> _WHAT YOU SHOULD DO_
All lines holding the word "down" in the listing below need to be copied.

> _SUPPLIED DATA_
┌────────
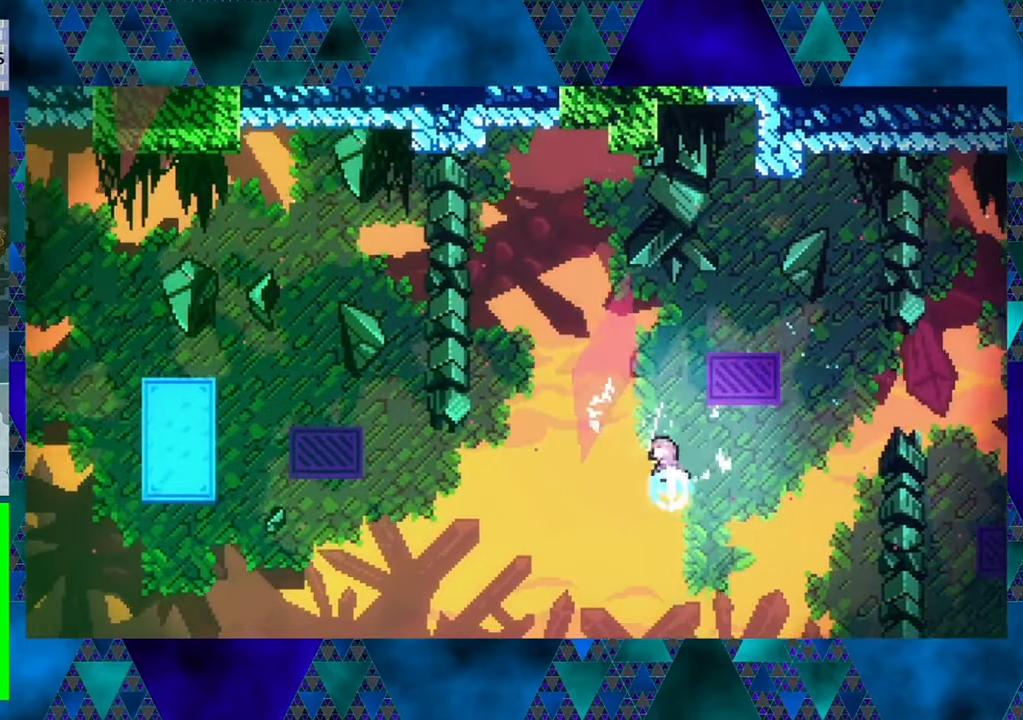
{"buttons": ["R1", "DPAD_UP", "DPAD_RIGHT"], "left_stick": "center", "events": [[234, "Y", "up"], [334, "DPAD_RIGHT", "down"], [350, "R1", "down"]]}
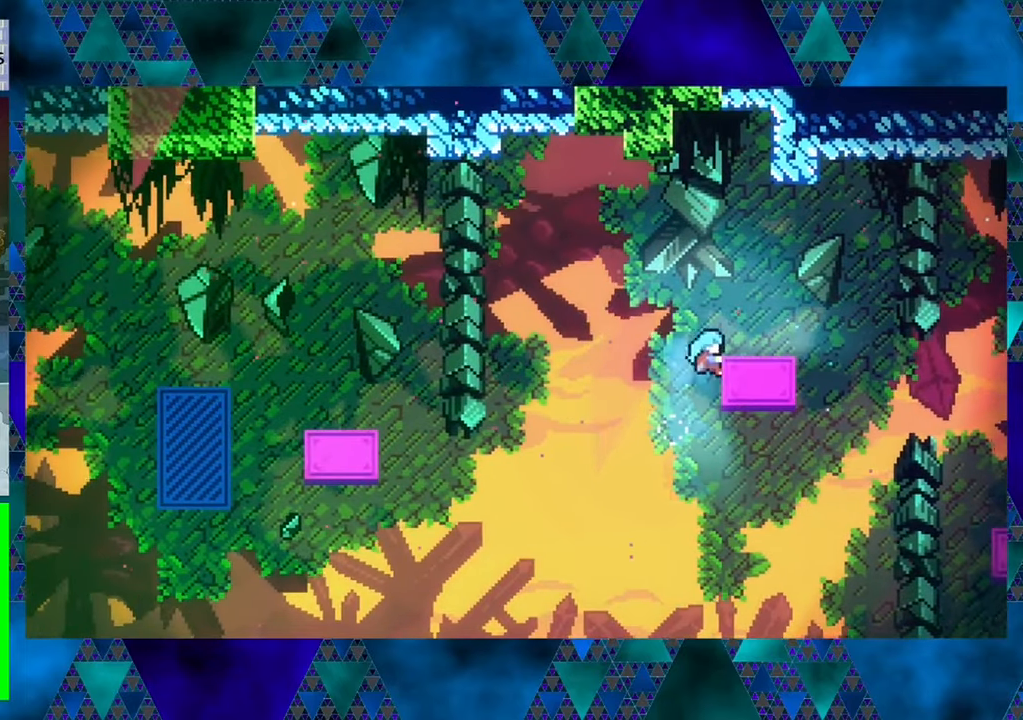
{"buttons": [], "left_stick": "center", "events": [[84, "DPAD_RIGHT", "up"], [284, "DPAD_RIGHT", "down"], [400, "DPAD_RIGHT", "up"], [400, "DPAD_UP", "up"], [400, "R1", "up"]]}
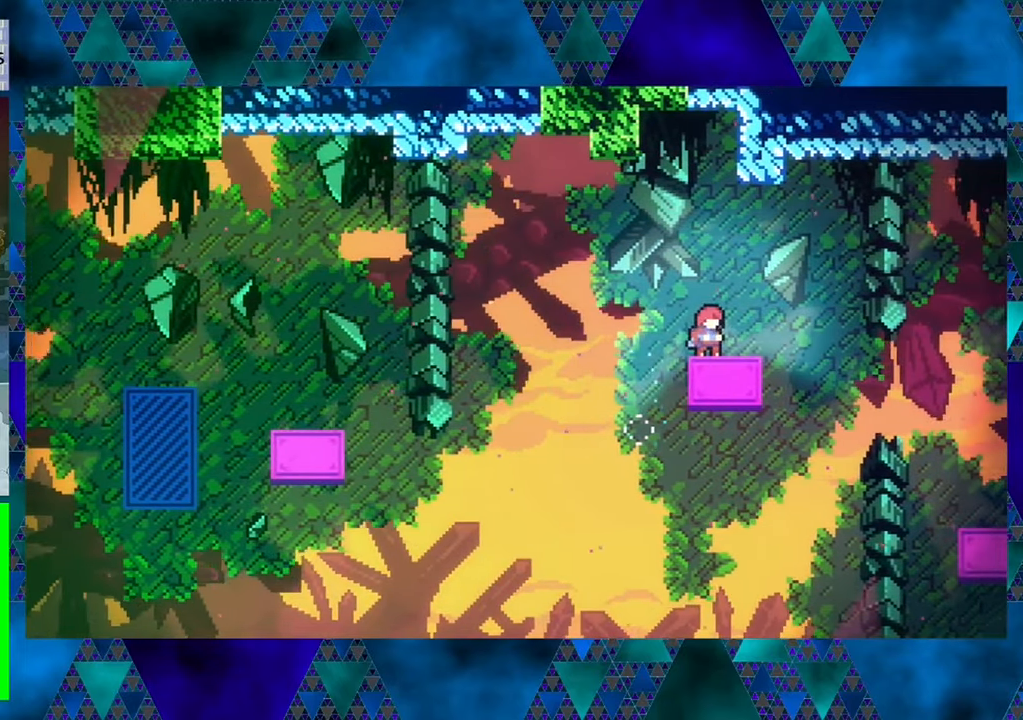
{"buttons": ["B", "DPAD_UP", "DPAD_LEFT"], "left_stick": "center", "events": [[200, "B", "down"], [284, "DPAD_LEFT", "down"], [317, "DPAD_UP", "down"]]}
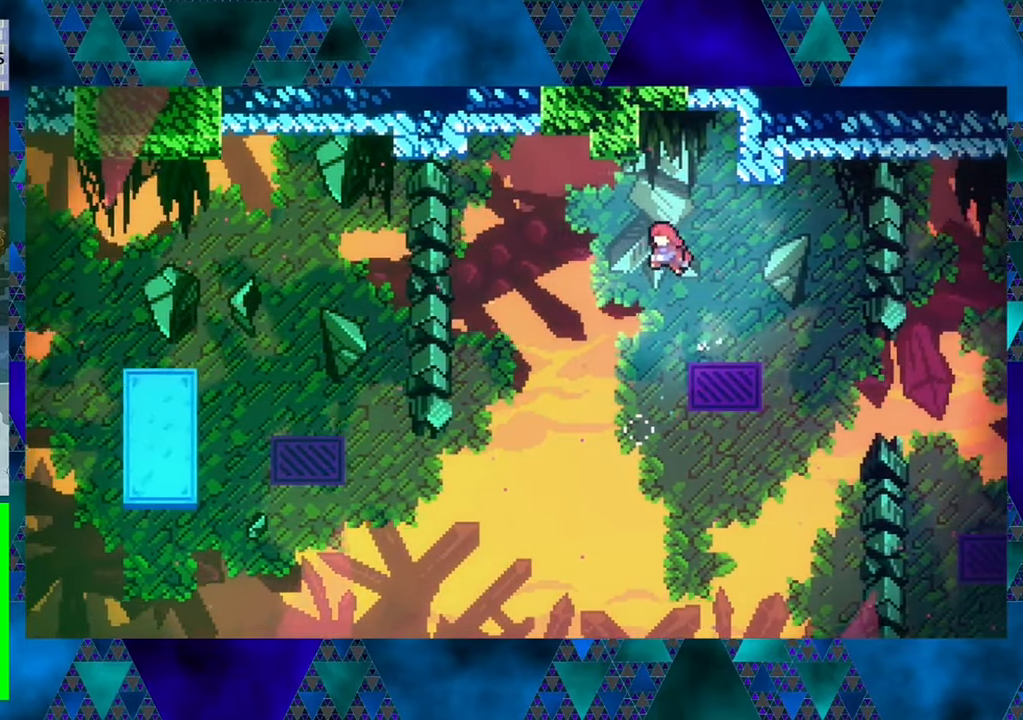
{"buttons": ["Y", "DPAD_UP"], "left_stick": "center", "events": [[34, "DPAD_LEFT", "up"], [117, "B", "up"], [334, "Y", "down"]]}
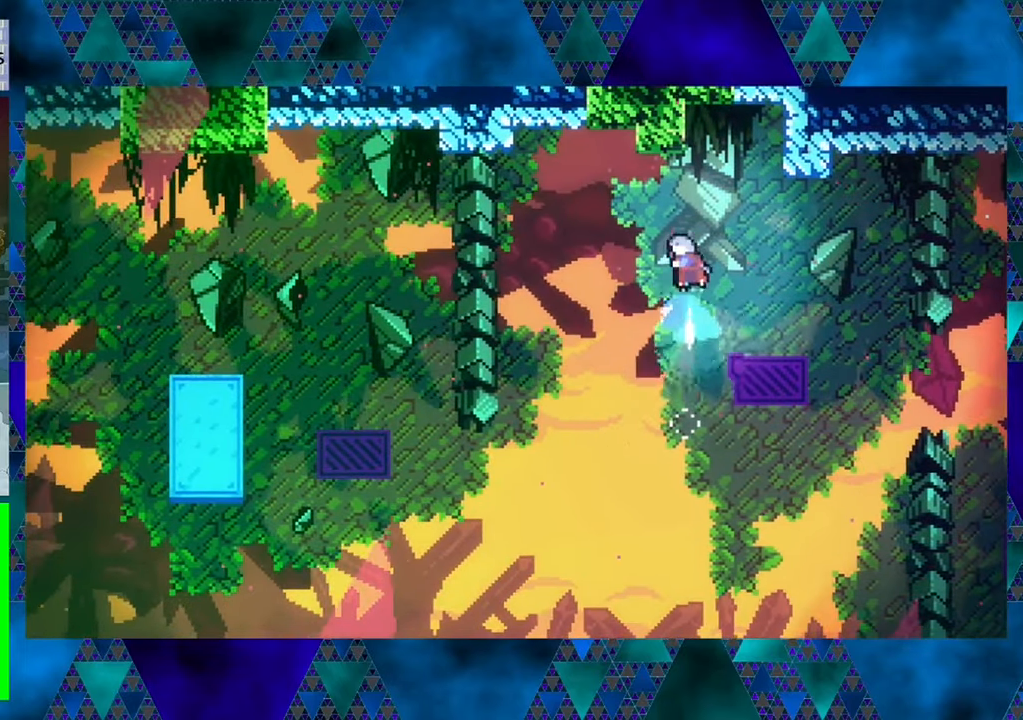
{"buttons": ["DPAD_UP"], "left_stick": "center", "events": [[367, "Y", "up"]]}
└────────
┌────────
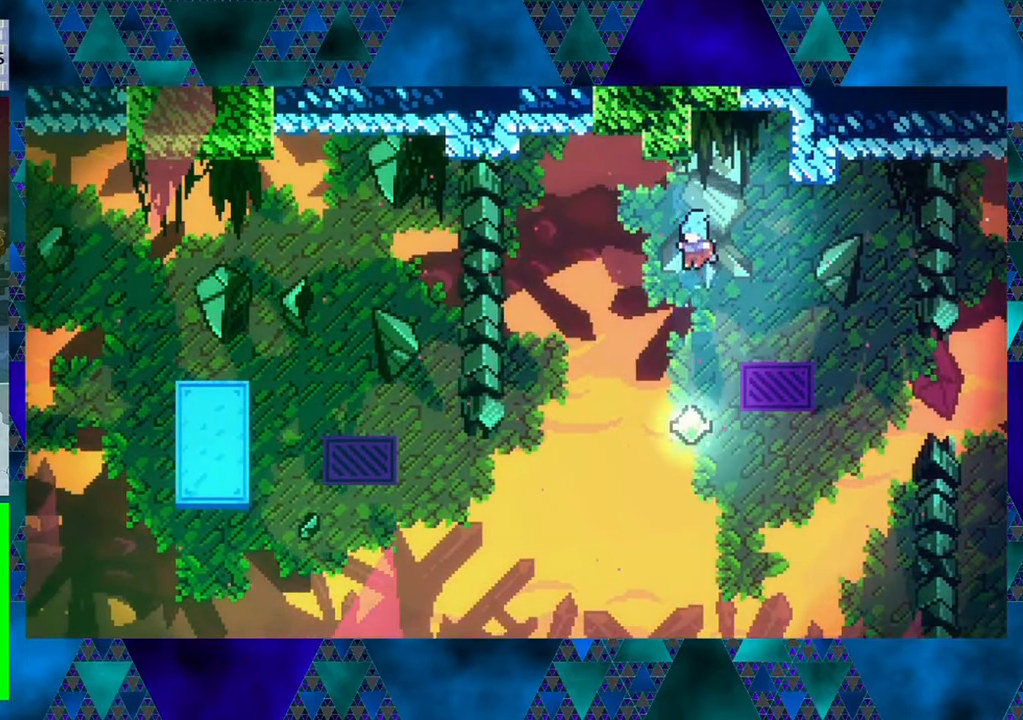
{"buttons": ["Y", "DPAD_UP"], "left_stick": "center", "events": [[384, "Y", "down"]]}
└────────
> _RESPONSE TO THE TASK_
{"buttons": ["R1", "DPAD_UP", "DPAD_RIGHT"], "left_stick": "center", "events": [[234, "Y", "up"], [334, "DPAD_RIGHT", "down"], [350, "R1", "down"]]}
{"buttons": [], "left_stick": "center", "events": [[84, "DPAD_RIGHT", "up"], [284, "DPAD_RIGHT", "down"], [400, "DPAD_RIGHT", "up"], [400, "DPAD_UP", "up"], [400, "R1", "up"]]}
{"buttons": ["B", "DPAD_UP", "DPAD_LEFT"], "left_stick": "center", "events": [[200, "B", "down"], [284, "DPAD_LEFT", "down"], [317, "DPAD_UP", "down"]]}
{"buttons": ["Y", "DPAD_UP"], "left_stick": "center", "events": [[34, "DPAD_LEFT", "up"], [117, "B", "up"], [334, "Y", "down"]]}
{"buttons": ["Y", "DPAD_UP"], "left_stick": "center", "events": [[384, "Y", "down"]]}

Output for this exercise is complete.